Opini
Kebangkitan “Malam” oleh Elie Wiesel: Memoar yang Hampir Terlupakan

Published
1 month agoon
By
Mitra Wacana

Dindin Saepudin Penulis
Kesaksian Elie Wiesel dalam “Malam” bukan hanya sekadar memoir tentang bertahan hidup dari Holocaust; ia adalah suara seorang penyintas yang berjuang agar tragedi ini tidak dilupakan. Namun, perjalanan buku ini menuju pembaca tidaklah mudah. Awalnya ditulis dalam bahasa Yiddish dengan panjang naskah mencapai 862 halaman, Wiesel menghadapi hambatan besar dalam menemukan penerbit yang bersedia menerbitkan cerita yang begitu menyedihkan dan memilukan.

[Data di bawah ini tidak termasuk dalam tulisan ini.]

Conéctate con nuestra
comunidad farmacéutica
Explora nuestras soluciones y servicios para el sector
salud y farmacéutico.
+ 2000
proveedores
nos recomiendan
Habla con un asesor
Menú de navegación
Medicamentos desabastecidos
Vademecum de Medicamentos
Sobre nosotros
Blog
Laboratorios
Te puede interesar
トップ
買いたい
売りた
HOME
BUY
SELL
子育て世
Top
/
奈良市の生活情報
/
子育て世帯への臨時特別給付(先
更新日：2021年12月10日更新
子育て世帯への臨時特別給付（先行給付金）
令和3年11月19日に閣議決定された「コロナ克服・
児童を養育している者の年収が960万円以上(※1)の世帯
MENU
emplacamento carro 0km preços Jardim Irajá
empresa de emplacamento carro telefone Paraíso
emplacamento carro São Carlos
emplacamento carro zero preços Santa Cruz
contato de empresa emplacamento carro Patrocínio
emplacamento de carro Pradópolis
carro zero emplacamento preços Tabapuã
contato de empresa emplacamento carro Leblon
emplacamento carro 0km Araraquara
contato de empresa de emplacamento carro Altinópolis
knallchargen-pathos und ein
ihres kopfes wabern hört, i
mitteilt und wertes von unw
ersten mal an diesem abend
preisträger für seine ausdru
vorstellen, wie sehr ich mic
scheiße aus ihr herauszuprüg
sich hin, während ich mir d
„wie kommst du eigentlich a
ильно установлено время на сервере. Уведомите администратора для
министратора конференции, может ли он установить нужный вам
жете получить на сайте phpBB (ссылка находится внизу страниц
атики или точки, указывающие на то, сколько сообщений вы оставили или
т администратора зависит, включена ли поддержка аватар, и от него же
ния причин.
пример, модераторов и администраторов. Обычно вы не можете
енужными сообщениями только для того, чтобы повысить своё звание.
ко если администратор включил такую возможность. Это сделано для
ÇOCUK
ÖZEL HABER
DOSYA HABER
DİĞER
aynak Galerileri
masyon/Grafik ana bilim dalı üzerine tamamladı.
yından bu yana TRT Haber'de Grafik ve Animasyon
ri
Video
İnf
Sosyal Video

Setelah bertahun-tahun berjuang, Wiesel akhirnya mempersingkat naskahnya menjadi sekitar 120 halaman, dan pada tahun 1958, seorang penerbit Prancis merilisnya dengan judul La Nuit. Sejak itu, buku ini telah diterjemahkan ke lebih dari 30 bahasa dan terjual lebih dari 10 juta kopi hingga tahun 2023. Perjalanan Malam dari ketidakjelasan hingga menjadi klasik global menunjukkan bagaimana kesaksian dan sejarah sering kali bergantung pada keberanian individu yang tidak menyerah dalam menyampaikan kebenaran.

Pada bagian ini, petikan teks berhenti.